**Exercise requirements:** From the chapter on preparing trees and data for PCMs, write out the passage starting at "4.1 Preparation" and ending at "library(tidyverse)", substituting "libraries" for "packages".

**Document excerpt:**
--- begin ---

Chapter 4 Preparing your tree and data for PCMs in R

Before we do any analysis in R we will generally need to clean and tidy our data. Data cleaning involves looking for errors, for example we might need to remove duplicate columns, or correct typos in species names, or make sure column headers are all unique and easy enough for us to type in R. We also often need to tidy our data. For data to be tidy:

Each variable must have its own column.
Each observation must have its own row.
Each value must have its own cell.

The R packages dplyr, tidyr are great for data cleaning and tidying. See https://r4ds.had.co.nz/tidy-data.html for more details on what tidy data is and how to do this in R. Of course you are welcome to do this in Excel or another package if you’re more comfortable with that. The important thing is that when you begin your analyses, your data are in a suitable format. Note that a detailed introduction to data manipulation in R is beyond the scope of this Primer, but if in doubt about your data, try and make it look as much like our example datasets as possible. If you can do that, these R analyses should work for you! :)

In this exercise we will take an existing tree and some data and prepare them for a PCM analysis. Note that prior to this step, it is important that your data is in a tidy format, and has been thoroughly checked for errors. The exercise below only shows you how to deal with additional issues caused by using trees and then matching species data to those trees. We assume the tree and data themselves are fit for purpose.

We will be using the evolution of eye size in frogs as an example. The data and modified tree come from K. N. Thomas et al. (2020), and the original tree comes from Feng et al. (2017). I’ve removed a few species and a few variables to make things a bit more straightforward. If you want to see the full results check out K. N. Thomas et al. (2020)!

Before you start

Open the 04-Preparation.RProj file in the 04-Preparation folder to open your R Project for this exercise.

You will also need to install the following packages:

tidyverse - for reading, manipulating and plotting data
ape - functions for reading, plotting and manipulating phylogenies
geiger - to check species in the tree and data match
phytools - for force.ultrametric

4.1 Preparation

4.1.1 Load the required packages

To begin we need to load the packages we need.

# Load packages
library(ape)
library(geiger)
library(tidyverse)

4.2 Reading and checking your phylogeny in R

We already learned how to do these things in 03-Phylogenies. If you haven’t looked at that exercise I suggest you check it out before doing the steps below.

First let’s read in the tree and look at its structure:

# Read in the tree
frogtree <- read.nexus("data/frog-tree.nex")

--- end ---

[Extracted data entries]
--- begin ---

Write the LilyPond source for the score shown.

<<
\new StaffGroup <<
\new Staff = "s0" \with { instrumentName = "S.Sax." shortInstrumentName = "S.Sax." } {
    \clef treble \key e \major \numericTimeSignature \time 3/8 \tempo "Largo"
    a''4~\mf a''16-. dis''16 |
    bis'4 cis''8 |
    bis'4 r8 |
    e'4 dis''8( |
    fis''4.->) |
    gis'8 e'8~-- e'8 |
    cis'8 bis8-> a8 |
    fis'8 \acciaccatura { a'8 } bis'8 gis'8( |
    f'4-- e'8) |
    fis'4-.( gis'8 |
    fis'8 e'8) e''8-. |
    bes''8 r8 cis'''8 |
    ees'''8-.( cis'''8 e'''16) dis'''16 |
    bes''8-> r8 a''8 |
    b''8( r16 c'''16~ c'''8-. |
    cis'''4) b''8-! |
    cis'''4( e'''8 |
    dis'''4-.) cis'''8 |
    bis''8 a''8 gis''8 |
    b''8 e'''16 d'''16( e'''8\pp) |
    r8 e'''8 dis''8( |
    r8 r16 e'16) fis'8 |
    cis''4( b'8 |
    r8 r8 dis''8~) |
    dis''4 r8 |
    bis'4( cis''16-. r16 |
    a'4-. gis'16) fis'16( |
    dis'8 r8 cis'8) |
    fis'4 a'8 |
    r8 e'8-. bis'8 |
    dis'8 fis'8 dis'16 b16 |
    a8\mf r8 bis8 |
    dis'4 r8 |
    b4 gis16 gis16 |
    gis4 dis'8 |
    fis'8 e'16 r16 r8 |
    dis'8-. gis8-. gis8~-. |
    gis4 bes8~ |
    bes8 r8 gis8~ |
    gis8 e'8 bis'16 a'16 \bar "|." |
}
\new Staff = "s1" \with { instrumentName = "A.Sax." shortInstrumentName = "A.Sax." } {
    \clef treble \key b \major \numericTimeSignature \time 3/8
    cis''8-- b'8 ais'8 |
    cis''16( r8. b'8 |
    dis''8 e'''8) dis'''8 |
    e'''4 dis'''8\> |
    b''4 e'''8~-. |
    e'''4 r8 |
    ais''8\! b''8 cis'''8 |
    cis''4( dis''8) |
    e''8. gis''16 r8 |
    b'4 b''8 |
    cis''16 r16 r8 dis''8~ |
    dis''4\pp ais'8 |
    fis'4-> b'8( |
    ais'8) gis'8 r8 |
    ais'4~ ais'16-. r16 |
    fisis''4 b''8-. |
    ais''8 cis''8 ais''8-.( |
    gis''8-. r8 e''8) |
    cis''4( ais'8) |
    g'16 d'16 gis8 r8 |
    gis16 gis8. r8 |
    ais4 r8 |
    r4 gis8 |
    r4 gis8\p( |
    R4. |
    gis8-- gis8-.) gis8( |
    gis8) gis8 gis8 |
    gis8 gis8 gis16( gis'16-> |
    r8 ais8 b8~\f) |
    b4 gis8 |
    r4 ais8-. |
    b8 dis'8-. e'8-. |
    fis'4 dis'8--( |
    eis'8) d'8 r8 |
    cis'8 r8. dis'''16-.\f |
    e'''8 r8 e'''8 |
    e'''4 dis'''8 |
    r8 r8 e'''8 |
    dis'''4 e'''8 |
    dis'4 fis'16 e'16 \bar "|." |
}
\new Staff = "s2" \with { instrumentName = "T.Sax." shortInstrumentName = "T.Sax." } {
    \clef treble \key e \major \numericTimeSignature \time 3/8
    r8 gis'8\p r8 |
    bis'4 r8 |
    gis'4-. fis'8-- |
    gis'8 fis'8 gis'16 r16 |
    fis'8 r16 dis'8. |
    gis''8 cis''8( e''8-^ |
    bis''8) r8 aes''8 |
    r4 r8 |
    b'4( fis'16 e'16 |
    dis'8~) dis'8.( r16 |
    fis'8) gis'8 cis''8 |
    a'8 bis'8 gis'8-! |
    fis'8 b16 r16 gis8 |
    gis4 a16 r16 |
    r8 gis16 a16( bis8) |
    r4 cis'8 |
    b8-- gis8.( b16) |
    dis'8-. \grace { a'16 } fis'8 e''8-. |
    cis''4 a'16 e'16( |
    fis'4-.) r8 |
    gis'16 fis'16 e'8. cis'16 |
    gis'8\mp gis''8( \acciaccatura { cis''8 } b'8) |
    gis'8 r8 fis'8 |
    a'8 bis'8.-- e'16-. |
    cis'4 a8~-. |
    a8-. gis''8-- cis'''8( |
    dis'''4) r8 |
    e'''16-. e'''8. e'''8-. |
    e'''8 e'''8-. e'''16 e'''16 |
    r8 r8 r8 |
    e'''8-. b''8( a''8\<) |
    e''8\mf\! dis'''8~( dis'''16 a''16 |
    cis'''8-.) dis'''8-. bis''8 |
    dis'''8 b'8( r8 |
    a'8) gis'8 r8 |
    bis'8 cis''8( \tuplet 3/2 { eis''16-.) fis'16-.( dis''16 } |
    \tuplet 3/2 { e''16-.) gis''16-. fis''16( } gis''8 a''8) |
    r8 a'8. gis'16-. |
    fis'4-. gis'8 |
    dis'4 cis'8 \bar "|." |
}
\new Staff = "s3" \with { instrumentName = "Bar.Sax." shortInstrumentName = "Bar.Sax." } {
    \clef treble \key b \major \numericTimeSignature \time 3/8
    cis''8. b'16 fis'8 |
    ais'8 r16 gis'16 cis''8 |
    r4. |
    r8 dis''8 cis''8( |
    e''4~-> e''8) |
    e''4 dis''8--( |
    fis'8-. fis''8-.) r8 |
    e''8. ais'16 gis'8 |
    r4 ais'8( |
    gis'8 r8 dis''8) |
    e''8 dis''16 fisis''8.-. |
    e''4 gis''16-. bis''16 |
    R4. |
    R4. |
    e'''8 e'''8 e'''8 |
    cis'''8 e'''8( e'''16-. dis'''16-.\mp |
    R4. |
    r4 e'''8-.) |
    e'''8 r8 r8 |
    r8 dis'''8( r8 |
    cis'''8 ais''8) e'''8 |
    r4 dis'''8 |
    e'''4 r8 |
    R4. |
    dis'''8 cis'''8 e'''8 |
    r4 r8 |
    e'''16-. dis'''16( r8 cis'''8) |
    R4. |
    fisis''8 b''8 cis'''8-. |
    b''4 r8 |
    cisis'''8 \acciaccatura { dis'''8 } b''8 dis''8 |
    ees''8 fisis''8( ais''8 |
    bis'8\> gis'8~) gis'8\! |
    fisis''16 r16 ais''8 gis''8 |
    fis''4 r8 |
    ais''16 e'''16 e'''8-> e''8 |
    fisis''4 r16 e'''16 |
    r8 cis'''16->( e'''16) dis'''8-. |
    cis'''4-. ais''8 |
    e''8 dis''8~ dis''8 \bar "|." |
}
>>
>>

--- end ---

**Answer below:**
4.1 Preparation

4.1.1 Load the required libraries

To begin we need to load the libraries we need.

# Load libraries
library(ape)
library(geiger)
library(tidyverse)